Logo Questions Linux Laravel Mysql Ubuntu Git Menu
 

Adding two vector in assembly x86_64 with AVX2 plus technical clarifications

What am I doing wrong here? I'm getting 4 zeros instead of:

2
4
6
8

I would also love to modify my .asm function in order to run through longer vectors 'cause to semplify here I've just used a vector with four elements so that I can sum that vector without a loop with SIMD 256 bit registers.

.cpp

#include <iostream>
#include <chrono>

extern "C" double *addVec(double *C, double *A, double *B, size_t &N);

int main()
{
    size_t N = 1 << 2;
    size_t reductions = N / 4;

    double *A = (double*)_aligned_malloc(N*sizeof(double), 32);
    double *B = (double*)_aligned_malloc(N*sizeof(double), 32);
    double *C = (double*)_aligned_malloc(N*sizeof(double), 32);

    for (size_t i = 0; i < N; i++)
    {
        A[i] = double(i + 1);
        B[i] = double(i + 1);
    }

    auto start = std::chrono::high_resolution_clock::now();

        double *out = addVec(C, A, B, reductions);

    auto finish = std::chrono::high_resolution_clock::now();

    for (size_t i = 0; i < N; i++)
    {
        std::cout << out[i] << std::endl;
    }

    std::cout << "\n\n";

    std::cout << std::chrono::duration_cast<std::chrono::nanoseconds>(finish - start).count() << " ns\n";

    std::cin.get();

    _aligned_free(A);
    _aligned_free(B);
    _aligned_free(C);

    return 0;
}

.asm

.data
; C -> RCX
; A -> RDX
; B -> r8
; N -> r9
.code
    addVec proc
        ;xor rbx, rbx
        align 16
        ;aIn:
            vmovapd ymm0, ymmword ptr [rdx]
            ;vmovapd ymm1, ymmword ptr [rdx + rbx + 4]
            vmovapd ymm2, ymmword ptr [r8]
            ;vmovapd ymm3, ymmword ptr [r8 + rbx + 4]
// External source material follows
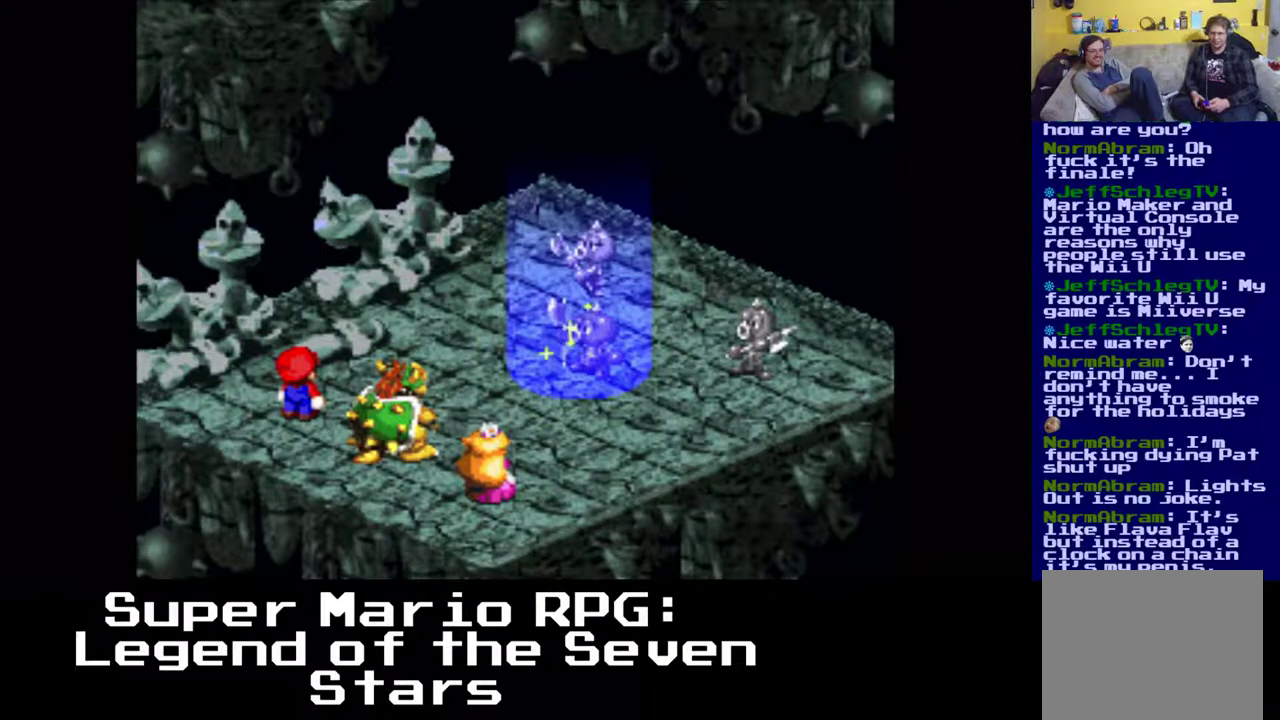
{"buttons": [], "left_stick": "center", "events": []}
            vaddpd ymm0, ymm2, ymm3

            vmovapd ymmword ptr [rcx], ymm3
        ;inc rbx
        ;cmp rbx, qword ptr [r9]
        ;jl aIn
        mov rax, rcx    ; return the address of the output vector
    ret
    addVec endp
end

Also I would like to have some other clarifications:

  1. Are there eight 256 bit registers (ymm0-ymm7) for each core o my CPU or there are eight in total?
  2. All the other register like rax, rbx etc... are in total or for each core?
  3. Since I can handle 4 double per cycle just with SIMD coprocessor and one core, can I execute another instruction per cycle with the rest of my CPU? So for example can I add 5 double per cycle with one core? (4 with SIMD + 1)
  4. What if I do something like the following without putting a loop inside my assembly function?:

    #pragma openmp parallel for

    for (size_t i = 0; i < reductions; i++)
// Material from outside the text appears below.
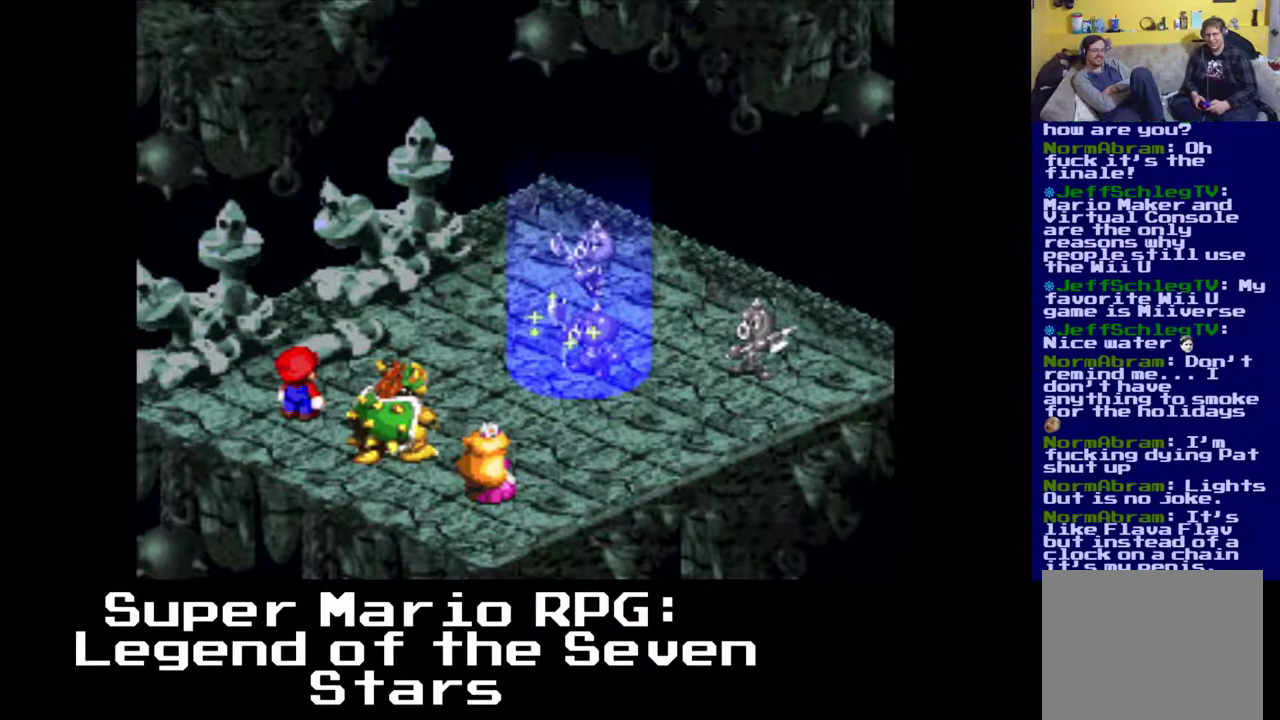
{"buttons": [], "left_stick": "center", "events": []}
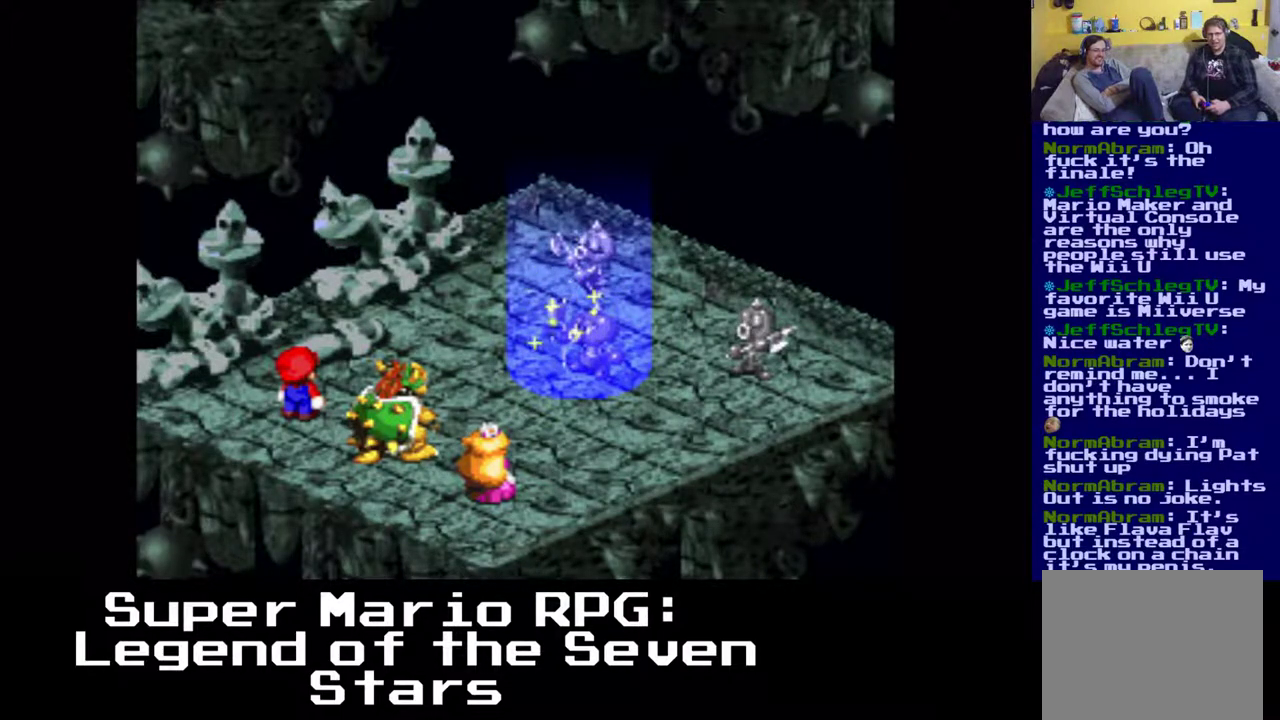
{"buttons": [], "left_stick": "center", "events": []}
    addVec(C + i, A + i, B + i)

    is this going to fork coreNumber + hyperThreading threads and each of them perform a SIMD add on four double? So in total 4 * coreNumber double for each cycle? I can't add the hyperThreading here right?


Update can I do this?:

.data
;// C -> RCX
;// A -> RDX
;// B -> r8
.code
    addVec proc
        ; One cycle 8 micro-op
            vmovapd ymm0, ymmword ptr [rdx]     ; 1 port
            vmovapd ymm1, ymmword ptr [rdx + 32]; 1 port
            vmovapd ymm2, ymmword ptr [r8]      ; 1 port
            vmovapd ymm3, ymmword ptr [r8 + 32] ; 1 port
            vfmadd231pd ymm0, ymm2, ymm4        ; 1 port
            vfmadd231pd ymm1, ymm3, ymm4        ; 1 port
            vmovapd ymmword ptr [rcx], ymm0     ; 1 port
            vmovapd ymmword ptr [rcx + 32], ymm1; 1 port

        ; Return the address of the output vector
        mov rax, rcx                            ; 1 port ?
    ret
    addVec endp
end

Or just this 'cause I would exceed the six ports that you told me?

.data
;// C -> RCX
;// A -> RDX
;// B -> r8
.code
    addVec proc
        ;align 16
        ; One cycle 5 micro-op ?
        vmovapd ymm0, ymmword ptr [rdx]     ; 1 port
        vmovapd ymm1, ymmword ptr [r8]      ; 1 port
        vfmadd231pd ymm0, ymm1, ymm2        ; 1 port
        vmovapd ymmword ptr [rcx], ymm0     ; 1 port

        ; Return the address of the output vector
        mov rax, rcx                        ; 1 port ?
    ret
    addVec endp
end
like image 404
Nerva Avatar asked Nov 08 '14 18:11

Nerva


1 Answers

The reason your code gets the wrong result is you have the syntax in your assembly backwards.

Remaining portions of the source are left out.